Mas passando à frente... A minha mãe fez um sorriso amarelo:
-Nós mais logo falamos sobre isso.
-Eu sei porque é que vocês se vão divorciar. E apoio isso, mãe. Até fico feliz: duas casas, dois quartos... Hehe
Ela olhou para mim. Sorriu e disse-me que ficava feliz por saber que eu me sentia assim.
E como é que eu sabia a causa do divórcio? Simples. Na noite passada eles estiveram duas horas a discutir sobre dinheiros, e eu tinha na minha mente "eles vão divorciar-se". Dito e feito. Como disse, o mal deste ano era o facto de tudo ser definitivo.
O resto do dia foi triste, o meu irmão estava triste porque tinha vivenciado mais coisas do que eu, também estava a passar por uma fase má, enfim, decidi ficar a ver séries de televisão o dia inteiro...
No dia seguinte, dia 27 de setembro, disse a Kim, a minha melhor amiga a notícia:
-Os meus pais vão-se separar.
Kim entalou-se com o sumo de maçã que estava a beber, parou no meio do refeitório:
-O QUÊ?!
-Yah, as coisas estavam péssimas e pronto, vão divorciar-se.
Kim riu-se e aproximou-se.
-E dizes isso assim?
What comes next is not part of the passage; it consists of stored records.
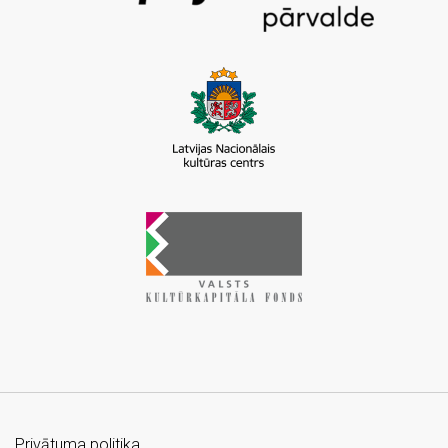
Privātuma politika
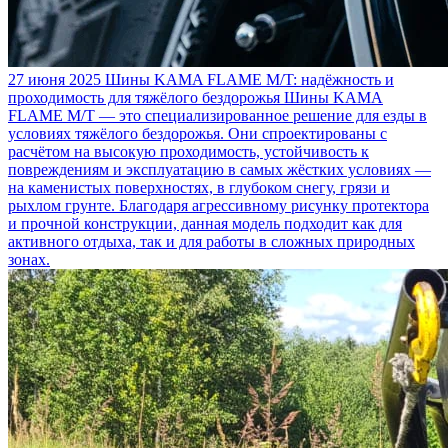
27 июня 2025
Шины KAMA FLAME M/T: надёжность и
проходимость для тяжёлого бездорожья
Шины KAMA
FLAME M/T — это специализированное решение для езды в
условиях тяжёлого бездорожья. Они спроектированы с
расчётом на высокую проходимость, устойчивость к
повреждениям и эксплуатацию в самых жёстких условиях —
на каменистых поверхностях, в глубоком снегу, грязи и
рыхлом грунте. Благодаря агрессивному рисунку протектора
и прочной конструкции, данная модель подходит как для
активного отдыха, так и для работы в сложных природных
зонах.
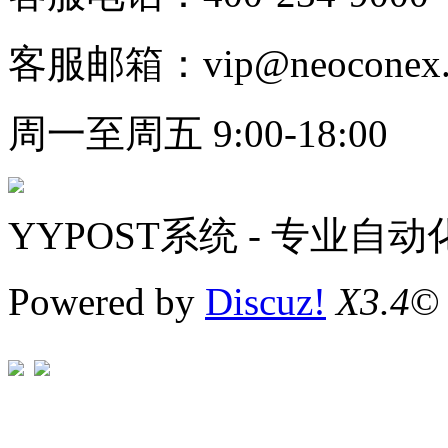
客服邮箱：vip@neoconex.
周一至周五 9:00-18:00
YYPOST系统 - 专业自
Powered by
Discuz!
X3.4
©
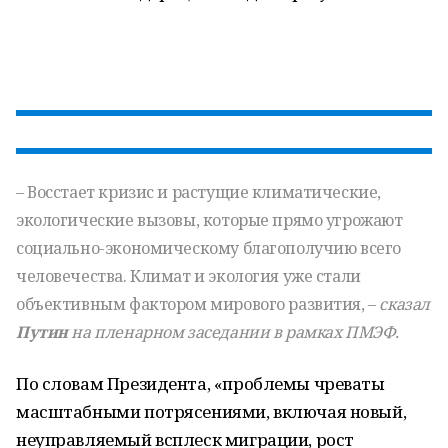
– Восстает кризис и растущие климатические,
экологические вызовы, которые прямо угрожают
социально-экономическому благополучию всего
человечества. Климат и экология уже стали
объективным фактором мирового развития, –
сказал
Путин
на пленарном заседании в рамках ПМЭФ.
По словам Президента, «проблемы чреваты
масштабными потрясениями, включая новый,
неуправляемый всплеск миграции, рост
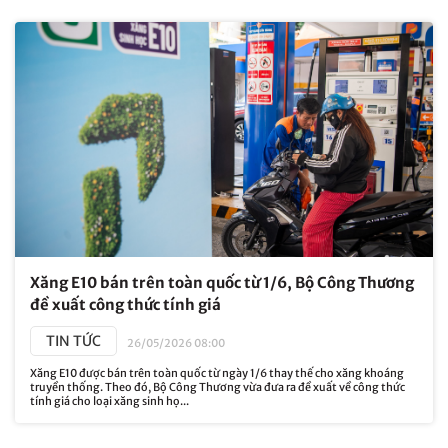
Xăng E10 bán trên toàn quốc từ 1/6, Bộ Công Thương
đề xuất công thức tính giá
TIN TỨC
26/05/2026 08:00
Xăng E10 được bán trên toàn quốc từ ngày 1/6 thay thế cho xăng khoáng
truyền thống. Theo đó, Bộ Công Thương vừa đưa ra đề xuất về công thức
tính giá cho loại xăng sinh họ...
Se os meus pais se separassem, eu matava-me.
Ri-me, sempre adorei a maneira exagerada de Kim, em tudo. E da maneira como ela me fazia rir nas piores situações.
Continuámos a caminhar....
-Hum, vais àquela viagem a Dinamarca que a escola organizou?
-Se tu fores, eu vou.
Sorri.
-Então vamos.
E saímos para o recreio, repleto de gente, com o sol invernal a bater nas nossas cabeças e os olhos dos professores bem em cima de nós. Sim, porque eu e Kim somos conhecidas por arranjarmos confusão em todo o lado. Não em questão de conflito, mas sim em questões de disparates que fazemos.
Resumindo... Eu tenho a certeza que as coisas se resolvem. A minha família dá apoio à minha mãe, eu também, o meu pai também recebe apoio familiar... Vai ser espetacular.